We’ve been thinking about sexual desire all wrong!

Many of us have been taught from a young age that sexual desire is a spontaneous driving force that once acquired must be satisfied. This idea has been heavily ingrained in us through mainstream media and porn, however, thinking about sexual desire in this way is not only false but can be incredibly harmful.

Framing sexual desire as a kind of ‘drive’ or need that must be fulfilled allows people to believe that they are entitled to sexual favours from someone which is not true. Also while sexual desire can be spontaneous this is not as common as we have been led to believe.

So if sexual desire is not a drive or completely spontaneous, then what is it?

Sexual desire is the psychological want to engage in sex by yourself or with a partner. Sexual desire often works in tandem with sexual arousal, the physical response that occurs when you receive sexual stimulation, although it doesn’t have to.

In fact, many people experience sexual arousal before sexual desire occurs which is known as responsive desire.

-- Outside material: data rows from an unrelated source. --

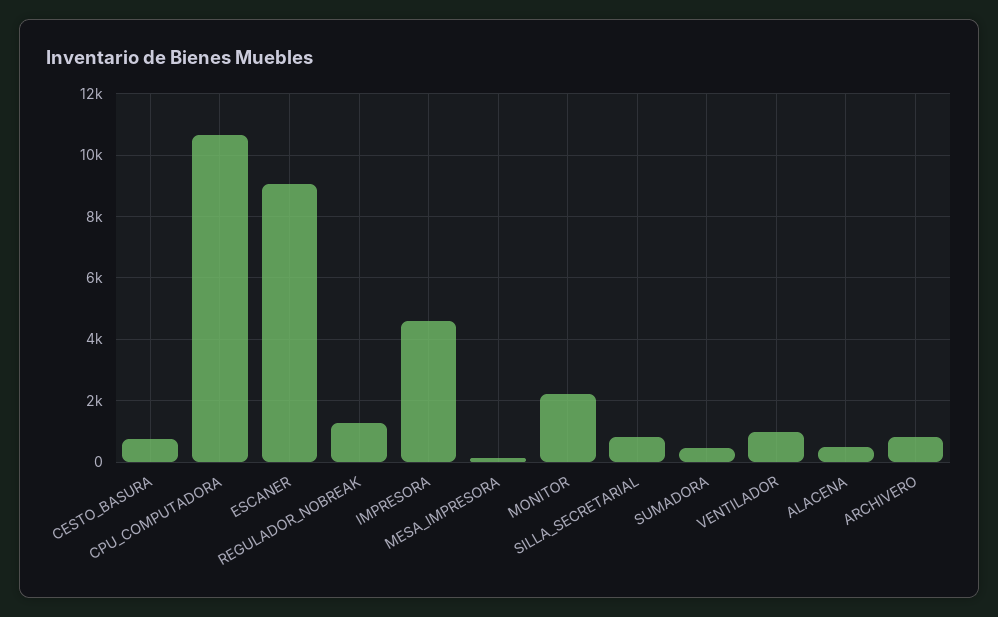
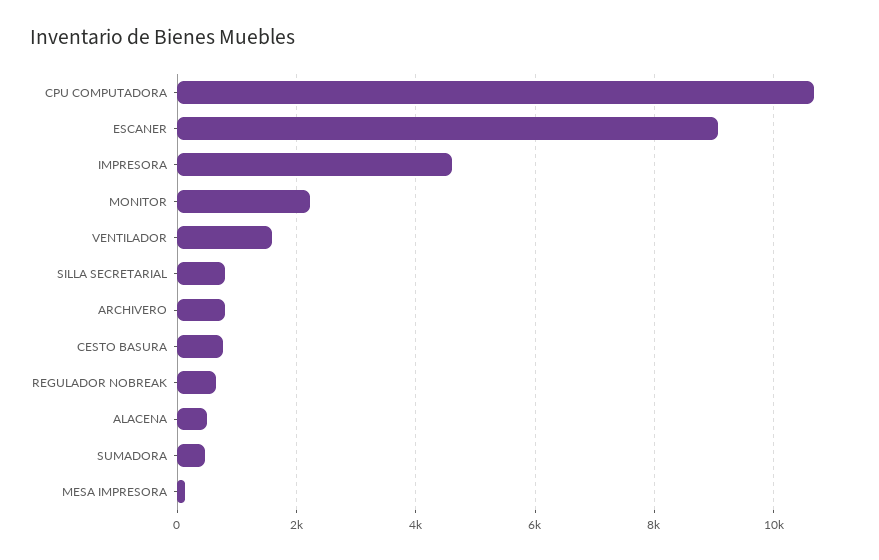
REGULADOR_NOBREAK: 1200 -> 600
VENTILADOR: 1000 -> 1600

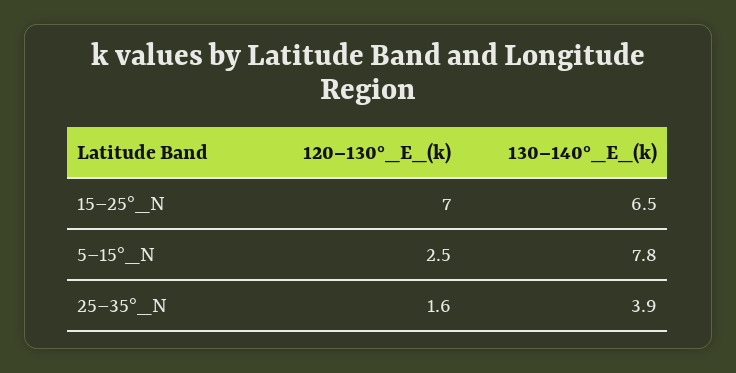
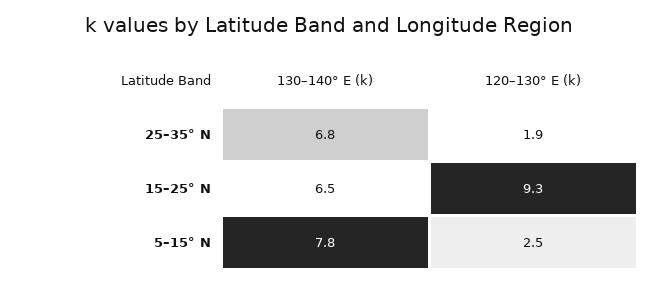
120–130°_E_(k), 15–25°_N: 7 -> 9.3
120–130°_E_(k), 25–35°_N: 1.6 -> 1.9
130–140°_E_(k), 25–35°_N: 3.9 -> 6.8

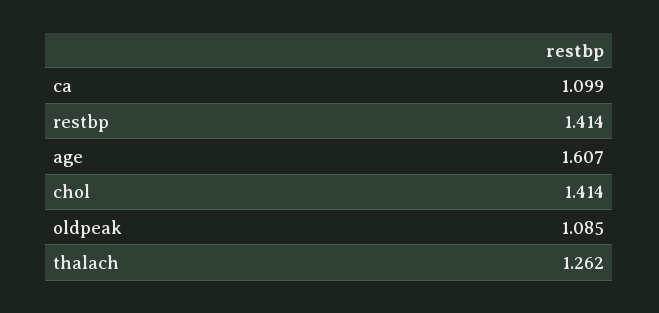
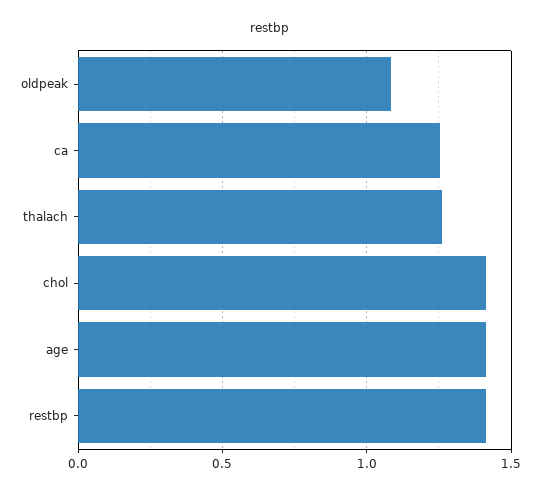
ca: 1.099 -> 1.25
age: 1.607 -> 1.4

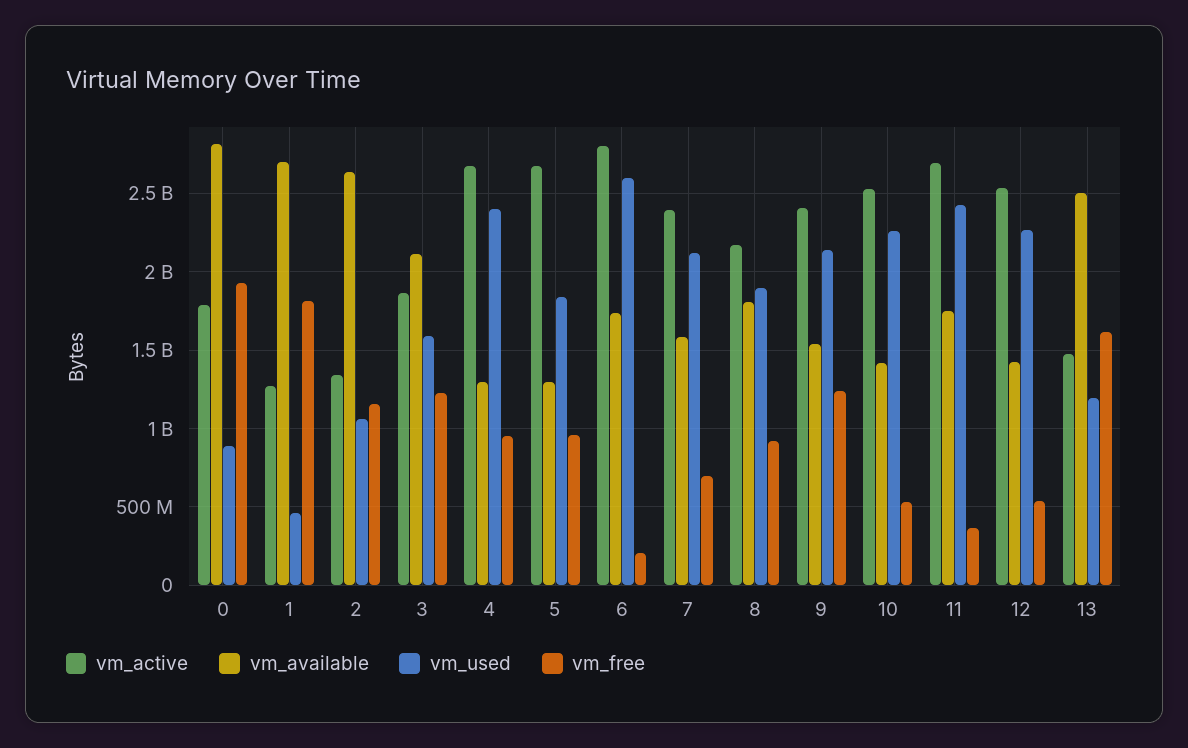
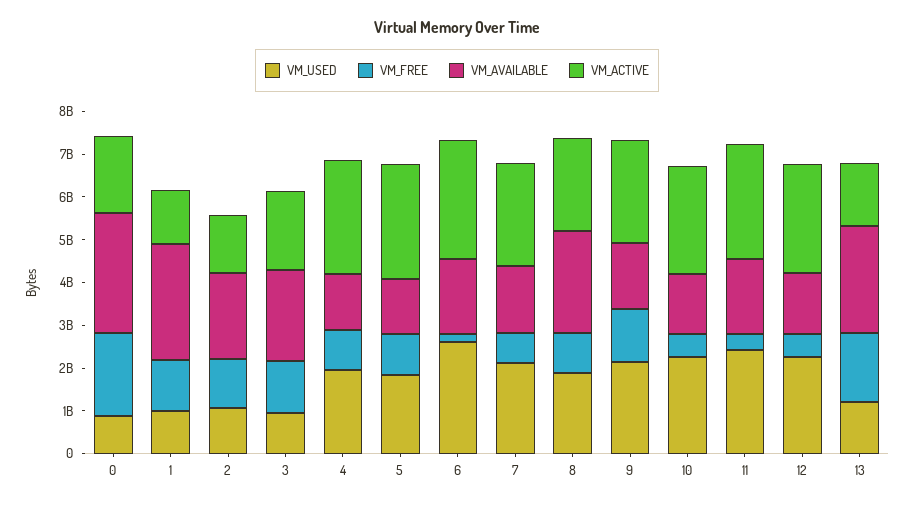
vm_used, 1: 450000000 -> 1000000000
vm_free, 1: 1800000000 -> 1200000000
vm_available, 2: 2650000000 -> 2000000000
vm_used, 3: 1600000000 -> 1000000000
vm_used, 4: 2400000000 -> 2000000000
vm_available, 8: 1800000000 -> 2400000000

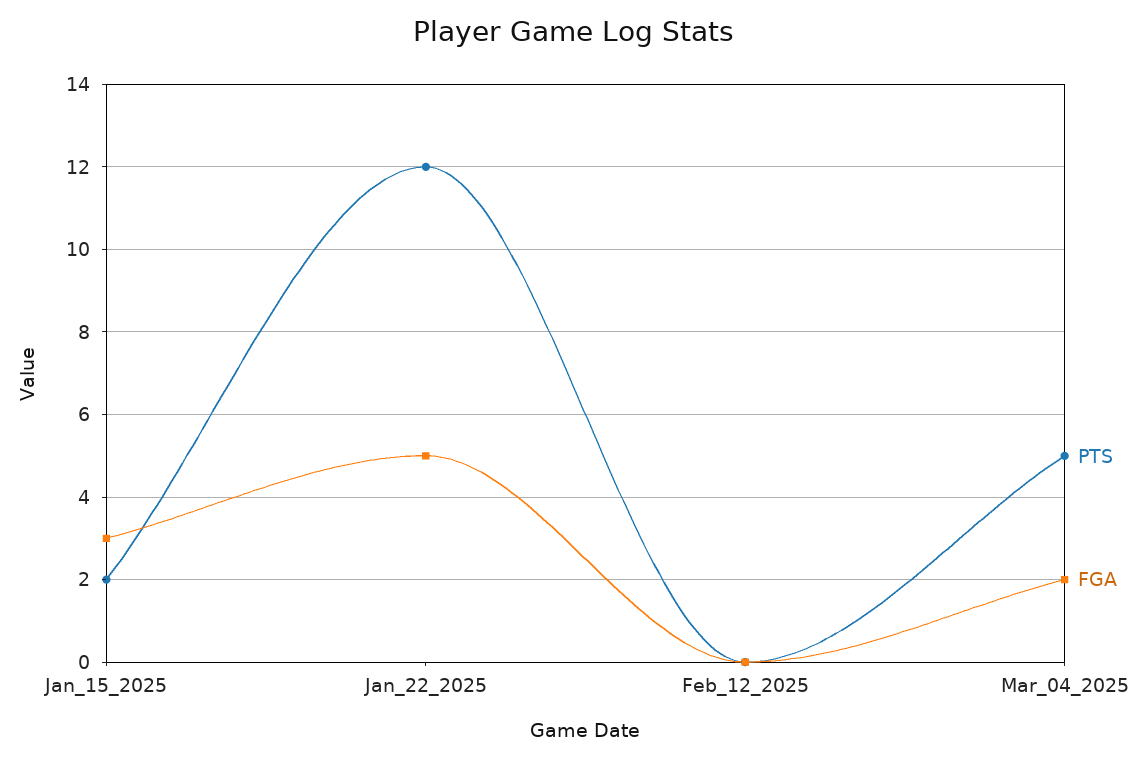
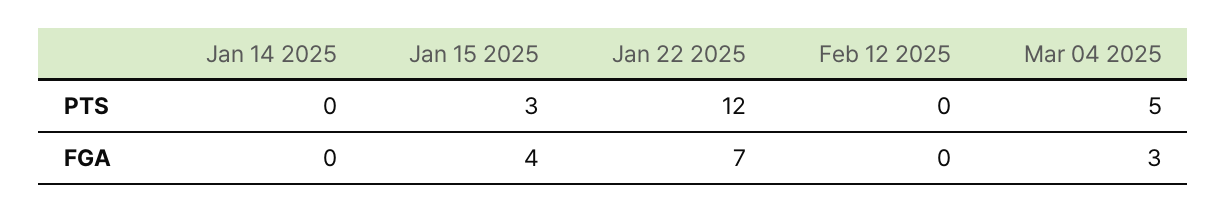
PTS, Jan_15_2025: 2 -> 3
FGA, Jan_15_2025: 3 -> 4
FGA, Jan_22_2025: 5 -> 7
FGA, Mar_04_2025: 2 -> 3
PTS, Jan 14 2025: none -> 0
FGA, Jan 14 2025: none -> 0

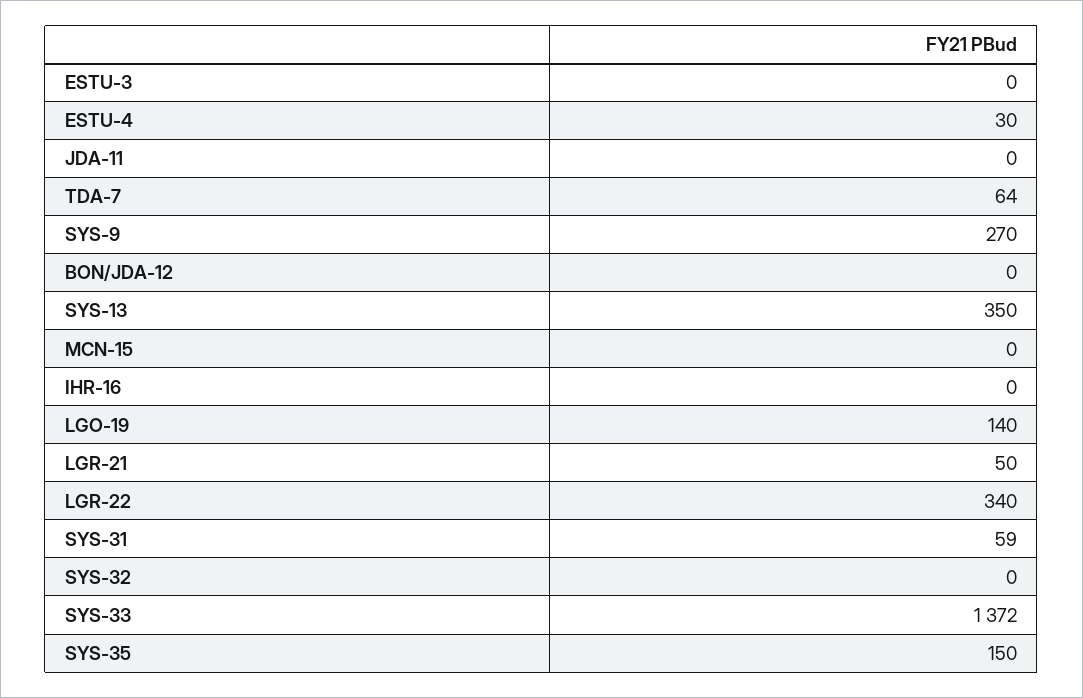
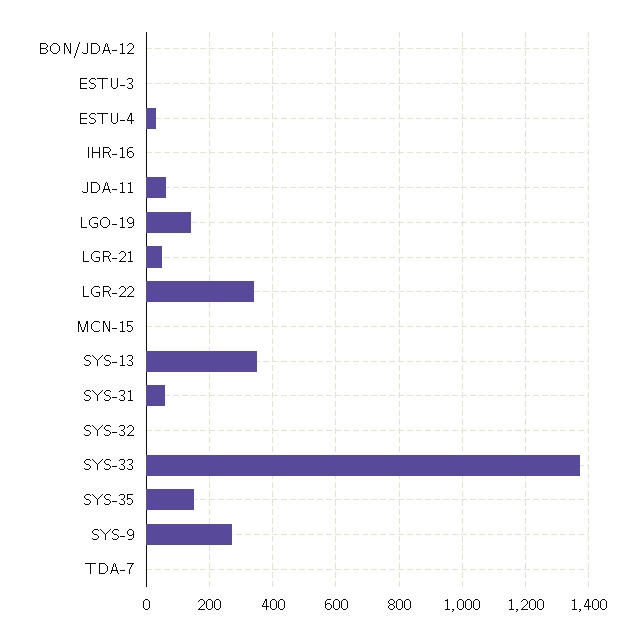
JDA-11: 0 -> 60
TDA-7: 64 -> 0

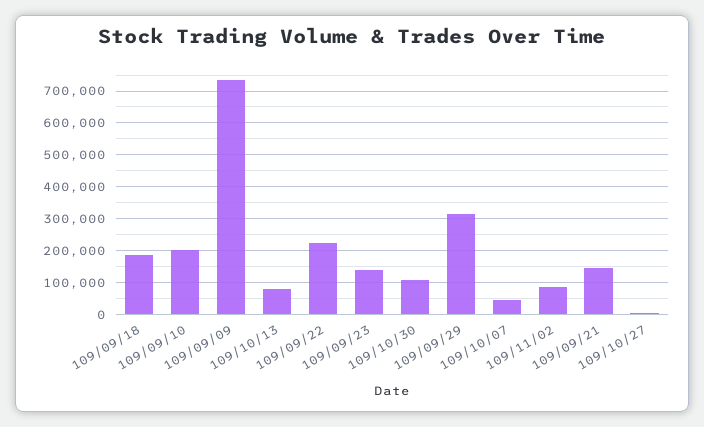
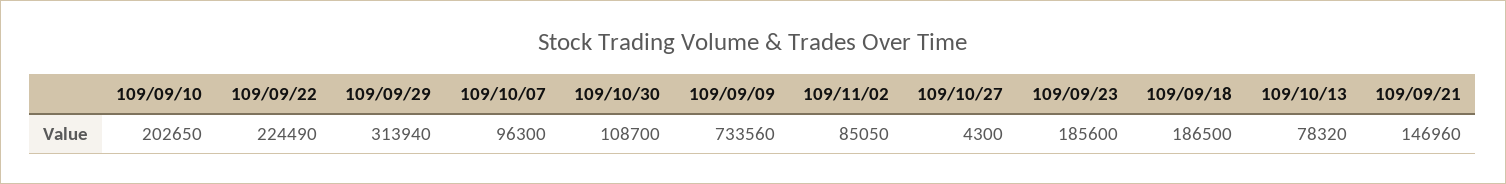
109/09/23: 140000 -> 185600
109/10/07: 40000 -> 96300

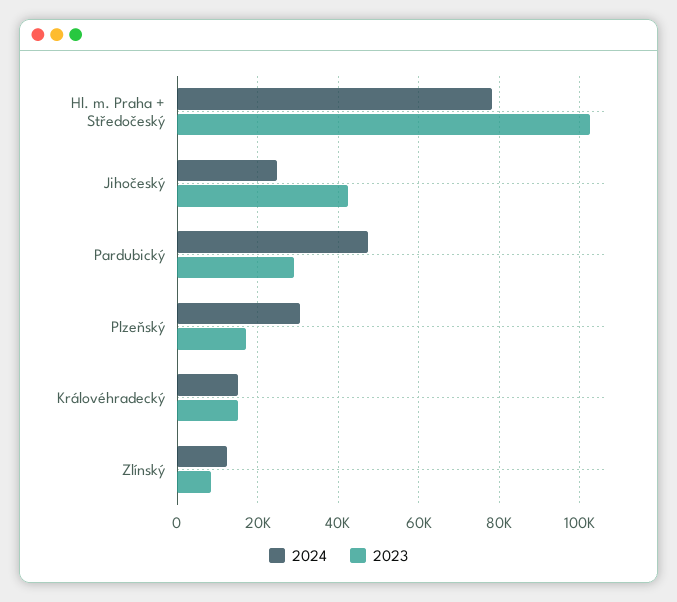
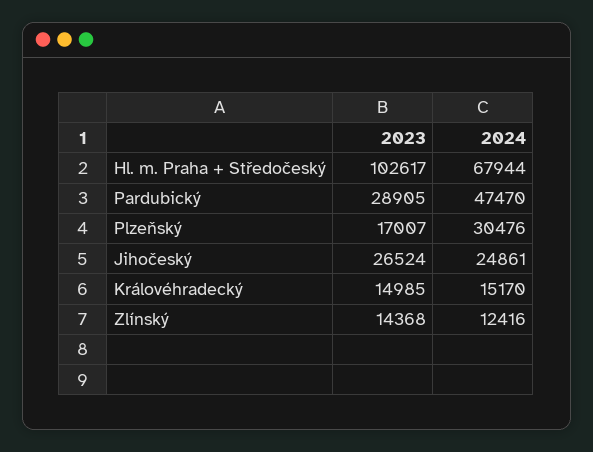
2024, Hl. m. Praha + Středočeský: 78000 -> 67944
2023, Jihočeský: 42000 -> 26524
2023, Zlínský: 8000 -> 14368

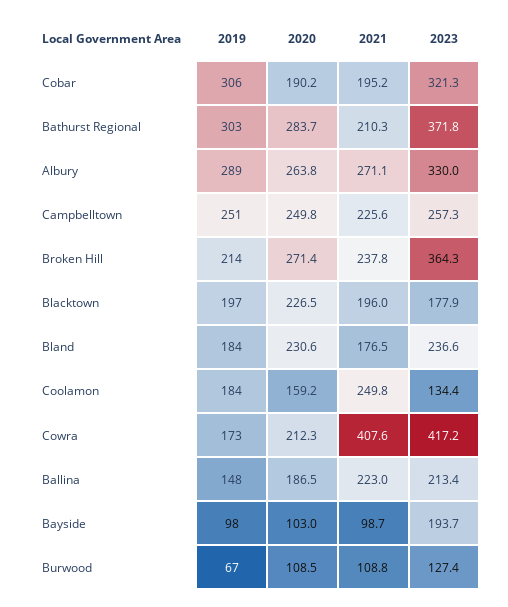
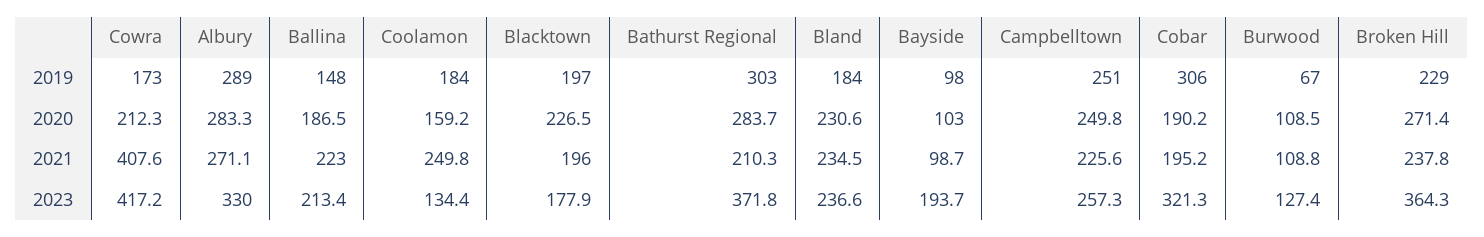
2020, Albury: 263.8 -> 283.3
2019, Broken Hill: 214 -> 229
2021, Bland: 176.5 -> 234.5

Sexual desire is also often confused with sexual attraction which is the desire to have sex with a specific person.

Sexual desire, sexual arousal, and sexual attraction can overlap in any combination although they do not have to. For example, you may feel sexual attraction towards someone but not be sexually aroused or vice versa.

Therefore, it is important to understand the differences between these three experiences so that you are better able to communicate how you are feeling to others.